Optimism and positive attitudes in Cape Town are inspiring confidence in the ability of South Africa to host a successful World Cup.
I’m a proud South African, and it pains me to read articles and see news stories on television which portray my country as some sort of a disease infested, crime ridden war zone which was awarded 2010 hosting rights out of pity, and will not be ready in time.
The name ‘rainbow nation’ says it all. This is a happy place. A land where people greet strangers while walking in the streets, and the wounds of the past are healing nicely. A country where children feel safe, and a helping hand is never far from reach. This is not to say that I live in a land of cup cakes, marshmallows and teddy bears. We have our problems with crime and transport, but what country in the world is truly problem free? Is there such a place?

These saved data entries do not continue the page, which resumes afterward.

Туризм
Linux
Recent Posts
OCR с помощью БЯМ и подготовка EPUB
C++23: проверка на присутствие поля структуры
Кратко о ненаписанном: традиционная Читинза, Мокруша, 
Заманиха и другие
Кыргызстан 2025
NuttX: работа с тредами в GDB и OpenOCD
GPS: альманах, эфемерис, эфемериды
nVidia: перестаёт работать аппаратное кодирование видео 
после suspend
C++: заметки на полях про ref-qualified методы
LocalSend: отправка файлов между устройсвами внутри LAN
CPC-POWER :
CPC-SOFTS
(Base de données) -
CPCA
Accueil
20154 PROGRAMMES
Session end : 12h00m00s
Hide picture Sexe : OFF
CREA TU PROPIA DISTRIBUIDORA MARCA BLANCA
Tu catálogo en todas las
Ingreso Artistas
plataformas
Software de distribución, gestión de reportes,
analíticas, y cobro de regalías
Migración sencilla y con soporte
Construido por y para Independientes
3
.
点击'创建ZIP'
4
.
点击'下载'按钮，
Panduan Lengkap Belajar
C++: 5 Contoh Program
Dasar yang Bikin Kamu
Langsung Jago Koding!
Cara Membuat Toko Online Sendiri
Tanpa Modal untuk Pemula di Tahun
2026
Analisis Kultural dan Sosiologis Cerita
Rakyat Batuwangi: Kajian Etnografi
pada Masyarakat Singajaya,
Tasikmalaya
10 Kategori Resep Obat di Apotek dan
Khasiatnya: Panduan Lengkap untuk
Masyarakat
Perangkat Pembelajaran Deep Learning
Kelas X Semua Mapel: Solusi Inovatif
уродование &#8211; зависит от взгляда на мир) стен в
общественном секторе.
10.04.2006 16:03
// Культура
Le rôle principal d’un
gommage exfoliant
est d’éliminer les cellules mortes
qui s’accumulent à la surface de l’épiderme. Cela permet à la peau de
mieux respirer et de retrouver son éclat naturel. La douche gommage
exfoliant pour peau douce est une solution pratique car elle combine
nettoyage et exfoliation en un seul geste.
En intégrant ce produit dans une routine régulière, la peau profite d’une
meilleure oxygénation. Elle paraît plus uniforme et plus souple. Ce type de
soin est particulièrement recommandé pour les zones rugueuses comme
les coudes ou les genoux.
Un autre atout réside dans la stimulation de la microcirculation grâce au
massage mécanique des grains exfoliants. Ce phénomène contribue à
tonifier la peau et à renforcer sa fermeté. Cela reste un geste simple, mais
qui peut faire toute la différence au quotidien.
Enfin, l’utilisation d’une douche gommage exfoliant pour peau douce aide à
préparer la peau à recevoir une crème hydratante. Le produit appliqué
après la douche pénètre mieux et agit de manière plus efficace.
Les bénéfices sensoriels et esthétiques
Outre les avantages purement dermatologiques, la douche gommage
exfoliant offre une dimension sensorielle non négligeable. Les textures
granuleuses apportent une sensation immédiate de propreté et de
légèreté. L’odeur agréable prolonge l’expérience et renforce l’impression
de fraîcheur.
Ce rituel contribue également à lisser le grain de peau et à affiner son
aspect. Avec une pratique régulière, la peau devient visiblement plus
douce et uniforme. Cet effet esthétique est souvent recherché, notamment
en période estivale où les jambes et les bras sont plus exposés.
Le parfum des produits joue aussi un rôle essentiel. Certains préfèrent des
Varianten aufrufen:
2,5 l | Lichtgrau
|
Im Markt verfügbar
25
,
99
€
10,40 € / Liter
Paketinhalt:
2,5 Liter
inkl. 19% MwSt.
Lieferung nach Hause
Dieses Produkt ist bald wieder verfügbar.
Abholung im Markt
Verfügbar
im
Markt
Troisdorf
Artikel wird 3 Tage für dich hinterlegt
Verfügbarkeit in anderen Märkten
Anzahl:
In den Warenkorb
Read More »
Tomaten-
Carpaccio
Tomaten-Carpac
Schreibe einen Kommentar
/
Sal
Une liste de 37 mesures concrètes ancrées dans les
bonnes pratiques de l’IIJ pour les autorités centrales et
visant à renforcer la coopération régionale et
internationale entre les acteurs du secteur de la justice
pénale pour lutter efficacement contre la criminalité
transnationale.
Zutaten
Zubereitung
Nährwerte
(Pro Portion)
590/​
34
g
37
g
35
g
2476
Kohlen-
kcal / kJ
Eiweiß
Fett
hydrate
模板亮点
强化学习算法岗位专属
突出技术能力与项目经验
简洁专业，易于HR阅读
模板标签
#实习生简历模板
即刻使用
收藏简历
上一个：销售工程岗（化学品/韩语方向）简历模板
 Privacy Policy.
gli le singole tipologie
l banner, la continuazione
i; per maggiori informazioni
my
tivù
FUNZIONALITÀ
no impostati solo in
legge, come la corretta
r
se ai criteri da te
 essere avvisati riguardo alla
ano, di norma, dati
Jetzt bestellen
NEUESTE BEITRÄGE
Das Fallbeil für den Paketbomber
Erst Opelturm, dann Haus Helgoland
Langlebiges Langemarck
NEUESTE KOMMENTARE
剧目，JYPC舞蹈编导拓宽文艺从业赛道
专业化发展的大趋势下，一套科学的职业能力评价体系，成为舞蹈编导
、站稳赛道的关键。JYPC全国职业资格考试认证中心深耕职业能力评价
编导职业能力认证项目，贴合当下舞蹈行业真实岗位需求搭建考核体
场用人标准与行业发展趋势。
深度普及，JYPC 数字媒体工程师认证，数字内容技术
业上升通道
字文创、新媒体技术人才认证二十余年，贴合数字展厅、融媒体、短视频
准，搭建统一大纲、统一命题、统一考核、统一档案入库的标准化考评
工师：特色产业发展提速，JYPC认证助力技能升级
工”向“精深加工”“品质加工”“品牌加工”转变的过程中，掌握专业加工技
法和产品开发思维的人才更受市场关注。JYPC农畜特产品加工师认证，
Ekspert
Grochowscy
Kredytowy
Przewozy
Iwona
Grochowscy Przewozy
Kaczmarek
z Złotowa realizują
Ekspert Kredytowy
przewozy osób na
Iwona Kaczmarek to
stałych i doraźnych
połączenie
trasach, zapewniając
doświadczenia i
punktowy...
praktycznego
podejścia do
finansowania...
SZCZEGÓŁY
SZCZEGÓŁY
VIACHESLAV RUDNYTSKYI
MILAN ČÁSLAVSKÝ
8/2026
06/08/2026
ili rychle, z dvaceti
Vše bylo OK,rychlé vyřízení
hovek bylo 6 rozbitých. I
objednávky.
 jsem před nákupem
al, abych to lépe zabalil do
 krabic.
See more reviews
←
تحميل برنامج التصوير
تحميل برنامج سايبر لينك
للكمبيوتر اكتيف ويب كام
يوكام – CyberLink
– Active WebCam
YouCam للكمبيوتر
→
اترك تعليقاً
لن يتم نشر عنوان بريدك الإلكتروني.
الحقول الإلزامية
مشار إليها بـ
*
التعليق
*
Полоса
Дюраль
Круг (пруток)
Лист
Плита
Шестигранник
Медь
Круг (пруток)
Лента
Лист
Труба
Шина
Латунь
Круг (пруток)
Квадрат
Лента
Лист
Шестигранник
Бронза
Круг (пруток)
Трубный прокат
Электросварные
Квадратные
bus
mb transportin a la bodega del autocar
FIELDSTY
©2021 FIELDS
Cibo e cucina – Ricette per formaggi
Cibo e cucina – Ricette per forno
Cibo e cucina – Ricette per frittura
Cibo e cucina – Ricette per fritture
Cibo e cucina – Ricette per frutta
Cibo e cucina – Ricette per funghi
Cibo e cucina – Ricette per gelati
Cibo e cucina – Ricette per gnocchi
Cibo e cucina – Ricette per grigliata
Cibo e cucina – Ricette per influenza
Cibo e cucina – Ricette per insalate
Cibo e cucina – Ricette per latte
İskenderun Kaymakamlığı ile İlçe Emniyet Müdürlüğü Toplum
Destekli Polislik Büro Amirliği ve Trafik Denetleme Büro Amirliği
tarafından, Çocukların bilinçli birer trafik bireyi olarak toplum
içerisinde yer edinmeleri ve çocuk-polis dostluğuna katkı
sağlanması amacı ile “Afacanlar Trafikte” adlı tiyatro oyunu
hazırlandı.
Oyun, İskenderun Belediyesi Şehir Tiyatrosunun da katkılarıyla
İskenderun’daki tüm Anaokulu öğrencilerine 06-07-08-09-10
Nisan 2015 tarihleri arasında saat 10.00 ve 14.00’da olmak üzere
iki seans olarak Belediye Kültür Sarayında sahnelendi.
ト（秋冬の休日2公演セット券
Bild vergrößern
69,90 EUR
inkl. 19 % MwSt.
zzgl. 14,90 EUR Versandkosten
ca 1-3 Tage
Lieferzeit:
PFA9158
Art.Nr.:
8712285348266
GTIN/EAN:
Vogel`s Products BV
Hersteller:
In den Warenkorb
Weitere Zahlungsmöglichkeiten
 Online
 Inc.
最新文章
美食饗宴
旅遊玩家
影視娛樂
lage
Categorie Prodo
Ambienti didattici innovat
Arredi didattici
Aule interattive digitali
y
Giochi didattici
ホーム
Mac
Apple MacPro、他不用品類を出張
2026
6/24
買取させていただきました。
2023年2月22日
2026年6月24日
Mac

It is a simple fact of life that crime is a problem that pollutes the world, and not just South Africa.
Before one visits the country thoughts of crime and danger are associated with the place, but spending time in Mzansi (as it is affectionately known) will show you just how wrong you were to listen to journalists and media ‘authorities’ who knew very little about a true gem.
Sepp Blatter may generally be considered somewhat of a fool, but the decision to allow South Africa to show the world what it can do in 2010 was a masterstroke in my eyes, and I applaud him for standing up for the country when certain segments of the media put pressure on him to switch the World Cup to Australia or Germany. He has been a soldier for the cause, but it is disappointing that the country at the southern tip of Africa needed and still needs to do so much convincing, when clearly we deserve to host next year’s event.
Apart from the fact that the World Cup has never been held on the African continent, and South Africa stands out as the place with the best infrastructure, stadiums and capabilities to run the event as smoothly as possible, the Local Organising Committee earned the right to have it here, narrowly losing out to Germany in the 2006 bid. And South Africa will be ready.
The stadiums are amazing, and it is a proud moment every time a foreign journalist asks me about the progress of the venues, and I am able to explain the special parts of each stadium, with the cable car arch at the Moses Mabhida Stadium in Durban, the ring of fire lighting at the Cape Town Stadium, or the Calabash and Giraffe designs at Soccer City and Mbombela Stadiums respectively.
South Africans can see the World Cup on the horizon and this is even more prominent with the Final Draw happening at the moment, as the fans are getting their first taste of the big show. With infrastructure, roads, airports and even telecommunications being improved ahead of the event, fans are getting excited, and conversations in bank queues, shopping malls and gyms inevitably turn to the anticipation for a tournament which will bring the cream of the footballing crop to the country.
Football Fridays are gaining momentum, with South Africans donning the shirts of their favourite football nations or clubs in support of the beautiful game, and the knowledge that soon the icons who wear those same kits for a living will be in our land, and they will leave having spent a few weeks in Africa, with fond memories of the warmth of the people and the beauty of their surroundings.
I know countless people who have moved to other countries around the world, from the UK, to the US, New Zealand, Australia and Germany, they are all in different parts of the globe, but they all have one thing in common, they miss South Africa.
There is something about this country that simply cannot be explained, and living here or visiting for a while is an experience that few can deny steals a part of your heart. I am Italian of origin, but I was born in this country, and I am so proud of the strides that it has made in the last few years, and of how far we have come as a nation.
The World Cup in 2010 gives every South African an opportunity to show the world what a beautiful, memorable and exciting country we live in, with such welcoming and friendly people going about their daily lives with a smile on their faces and a spring in their step.
Maybe it’s the weather, or maybe it’s the fact that there is so much potential in this place, and life is good, but I have no doubt that in July next year, the watching world will be smiling with us, and South Africa will have changed many minds during the greatest show on earth, in Africa.